#### [AIM OF THE EXERCISE]
Return each line of the data below verbatim; pictures are to be left out.

#### [SOURCE RECORDS]

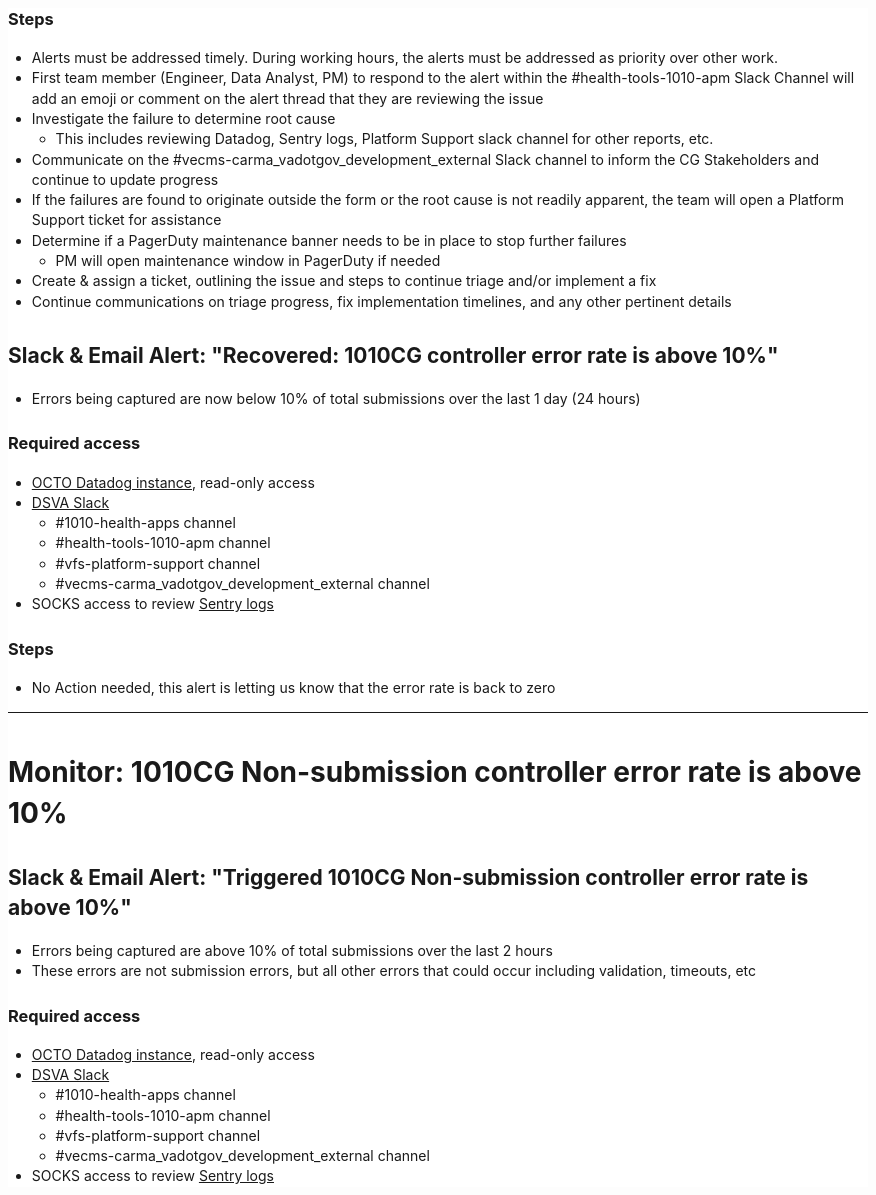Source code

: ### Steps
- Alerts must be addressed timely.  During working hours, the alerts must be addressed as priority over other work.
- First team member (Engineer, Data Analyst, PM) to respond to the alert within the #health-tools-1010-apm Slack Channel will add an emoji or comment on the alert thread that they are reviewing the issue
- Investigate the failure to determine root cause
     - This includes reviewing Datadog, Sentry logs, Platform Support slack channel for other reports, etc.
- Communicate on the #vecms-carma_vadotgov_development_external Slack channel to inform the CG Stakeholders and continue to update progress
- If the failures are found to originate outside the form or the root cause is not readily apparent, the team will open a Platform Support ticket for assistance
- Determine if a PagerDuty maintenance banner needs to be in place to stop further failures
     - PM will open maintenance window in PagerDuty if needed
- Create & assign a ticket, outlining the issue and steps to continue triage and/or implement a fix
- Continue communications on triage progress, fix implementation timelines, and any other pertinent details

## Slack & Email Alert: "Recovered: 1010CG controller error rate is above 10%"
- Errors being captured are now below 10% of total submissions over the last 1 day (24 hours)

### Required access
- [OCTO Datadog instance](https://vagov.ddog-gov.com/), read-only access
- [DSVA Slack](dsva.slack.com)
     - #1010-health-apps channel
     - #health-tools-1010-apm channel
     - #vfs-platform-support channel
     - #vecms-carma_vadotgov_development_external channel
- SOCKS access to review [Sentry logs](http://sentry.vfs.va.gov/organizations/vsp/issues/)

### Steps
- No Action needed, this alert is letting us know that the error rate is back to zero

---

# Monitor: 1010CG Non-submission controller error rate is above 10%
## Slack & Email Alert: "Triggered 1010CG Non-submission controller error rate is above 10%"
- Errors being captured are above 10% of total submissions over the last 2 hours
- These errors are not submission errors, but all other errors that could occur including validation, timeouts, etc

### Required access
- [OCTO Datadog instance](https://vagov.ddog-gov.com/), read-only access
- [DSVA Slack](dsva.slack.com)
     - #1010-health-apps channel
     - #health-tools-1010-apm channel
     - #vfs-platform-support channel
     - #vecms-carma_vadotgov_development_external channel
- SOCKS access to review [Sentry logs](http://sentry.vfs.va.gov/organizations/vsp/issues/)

#### [RESPONSE BELOW]
Source code

: ### Steps
- Alerts must be addressed timely.  During working hours, the alerts must be addressed as priority over other work.
- First team member (Engineer, Data Analyst, PM) to respond to the alert within the #health-tools-1010-apm Slack Channel will add an emoji or comment on the alert thread that they are reviewing the issue
- Investigate the failure to determine root cause
     - This includes reviewing Datadog, Sentry logs, Platform Support slack channel for other reports, etc.
- Communicate on the #vecms-carma_vadotgov_development_external Slack channel to inform the CG Stakeholders and continue to update progress
- If the failures are found to originate outside the form or the root cause is not readily apparent, the team will open a Platform Support ticket for assistance
- Determine if a PagerDuty maintenance banner needs to be in place to stop further failures
     - PM will open maintenance window in PagerDuty if needed
- Create & assign a ticket, outlining the issue and steps to continue triage and/or implement a fix
- Continue communications on triage progress, fix implementation timelines, and any other pertinent details

## Slack & Email Alert: "Recovered: 1010CG controller error rate is above 10%"
- Errors being captured are now below 10% of total submissions over the last 1 day (24 hours)

### Required access
- [OCTO Datadog instance](https://vagov.ddog-gov.com/), read-only access
- [DSVA Slack](dsva.slack.com)
     - #1010-health-apps channel
     - #health-tools-1010-apm channel
     - #vfs-platform-support channel
     - #vecms-carma_vadotgov_development_external channel
- SOCKS access to review [Sentry logs](http://sentry.vfs.va.gov/organizations/vsp/issues/)

### Steps
- No Action needed, this alert is letting us know that the error rate is back to zero

---

# Monitor: 1010CG Non-submission controller error rate is above 10%
## Slack & Email Alert: "Triggered 1010CG Non-submission controller error rate is above 10%"
- Errors being captured are above 10% of total submissions over the last 2 hours
- These errors are not submission errors, but all other errors that could occur including validation, timeouts, etc

### Required access
- [OCTO Datadog instance](https://vagov.ddog-gov.com/), read-only access
- [DSVA Slack](dsva.slack.com)
     - #1010-health-apps channel
     - #health-tools-1010-apm channel
     - #vfs-platform-support channel
     - #vecms-carma_vadotgov_development_external channel
- SOCKS access to review [Sentry logs](http://sentry.vfs.va.gov/organizations/vsp/issues/)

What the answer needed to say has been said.